No. While eating disorders are more common in young women, men make up 25-40% of cases. Rates are rising fastest in boys under 12 and men over 50. Men are less likely to be diagnosed because symptoms are often missed-doctors assume they’re "just trying to get fit." Binge eating disorder affects men and women nearly equally. And the death rate is just as high. Eating disorders don’t care about gender, age, or body size.
Can you prevent eating disorders?
Yes, but prevention starts early. Programs that teach body neutrality, critical thinking about media, and emotional regulation reduce risk. Schools that ban weight-based teasing and promote diverse body types see lower rates of disordered eating. The NIH is tracking 7,500 children from birth to find early warning signs-like extreme food avoidance or anxiety around meals. Early intervention before full-blown disorders develop can cut mortality by up to 25% by 2030.
What’s Next
The numbers are grim: 93% more youth are being hospitalized for eating disorders in 2023 than five years ago. Treatment centers are overwhelmed. Insurance companies still treat mental health as a second-class concern. But change is happening. Telehealth is expanding access. New medications are emerging. More clinicians are getting trained. And more people are speaking up.
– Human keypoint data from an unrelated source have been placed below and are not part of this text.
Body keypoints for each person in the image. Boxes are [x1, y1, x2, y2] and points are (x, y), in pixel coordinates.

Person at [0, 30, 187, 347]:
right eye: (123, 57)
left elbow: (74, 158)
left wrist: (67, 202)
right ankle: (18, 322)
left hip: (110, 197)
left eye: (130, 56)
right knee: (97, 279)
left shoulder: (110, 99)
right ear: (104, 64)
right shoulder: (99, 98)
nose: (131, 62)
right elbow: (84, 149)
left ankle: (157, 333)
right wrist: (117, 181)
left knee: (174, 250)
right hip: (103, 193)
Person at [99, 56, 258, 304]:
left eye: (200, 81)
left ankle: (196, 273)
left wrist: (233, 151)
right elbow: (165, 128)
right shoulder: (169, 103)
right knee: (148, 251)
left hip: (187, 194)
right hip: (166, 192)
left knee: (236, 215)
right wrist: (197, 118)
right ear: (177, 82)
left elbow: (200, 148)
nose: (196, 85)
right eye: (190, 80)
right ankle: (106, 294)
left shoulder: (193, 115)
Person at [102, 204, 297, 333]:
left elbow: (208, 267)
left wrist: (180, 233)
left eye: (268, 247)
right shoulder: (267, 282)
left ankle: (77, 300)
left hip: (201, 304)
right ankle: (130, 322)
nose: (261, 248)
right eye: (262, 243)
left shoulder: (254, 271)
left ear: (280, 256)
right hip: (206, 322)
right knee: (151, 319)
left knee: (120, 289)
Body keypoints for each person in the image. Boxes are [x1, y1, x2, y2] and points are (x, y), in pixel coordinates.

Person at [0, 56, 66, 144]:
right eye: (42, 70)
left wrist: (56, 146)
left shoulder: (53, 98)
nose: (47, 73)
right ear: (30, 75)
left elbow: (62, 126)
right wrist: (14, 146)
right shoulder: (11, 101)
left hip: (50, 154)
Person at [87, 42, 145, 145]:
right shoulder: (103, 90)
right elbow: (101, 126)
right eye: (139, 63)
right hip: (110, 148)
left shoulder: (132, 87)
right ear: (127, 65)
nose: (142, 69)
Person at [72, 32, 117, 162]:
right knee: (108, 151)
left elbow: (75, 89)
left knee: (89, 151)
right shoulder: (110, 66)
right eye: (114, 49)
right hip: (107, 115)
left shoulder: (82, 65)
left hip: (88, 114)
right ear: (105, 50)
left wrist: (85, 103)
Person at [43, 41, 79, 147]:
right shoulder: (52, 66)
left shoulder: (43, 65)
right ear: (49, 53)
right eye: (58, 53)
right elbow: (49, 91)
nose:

Recovery isn’t about perfection. It’s about showing up-even when it’s hard. Even when you’re scared. Even when the world tells you you’re not sick enough. You are. And you deserve care.
Dana Termini
It’s insane how long it takes to get help when you’re clearly dying. I watched my sister go through this for five years. Insurance kept saying she wasn’t ‘severe enough’ until her heart started skipping beats. She’s in recovery now, but she shouldn’t have had to nearly die to get care.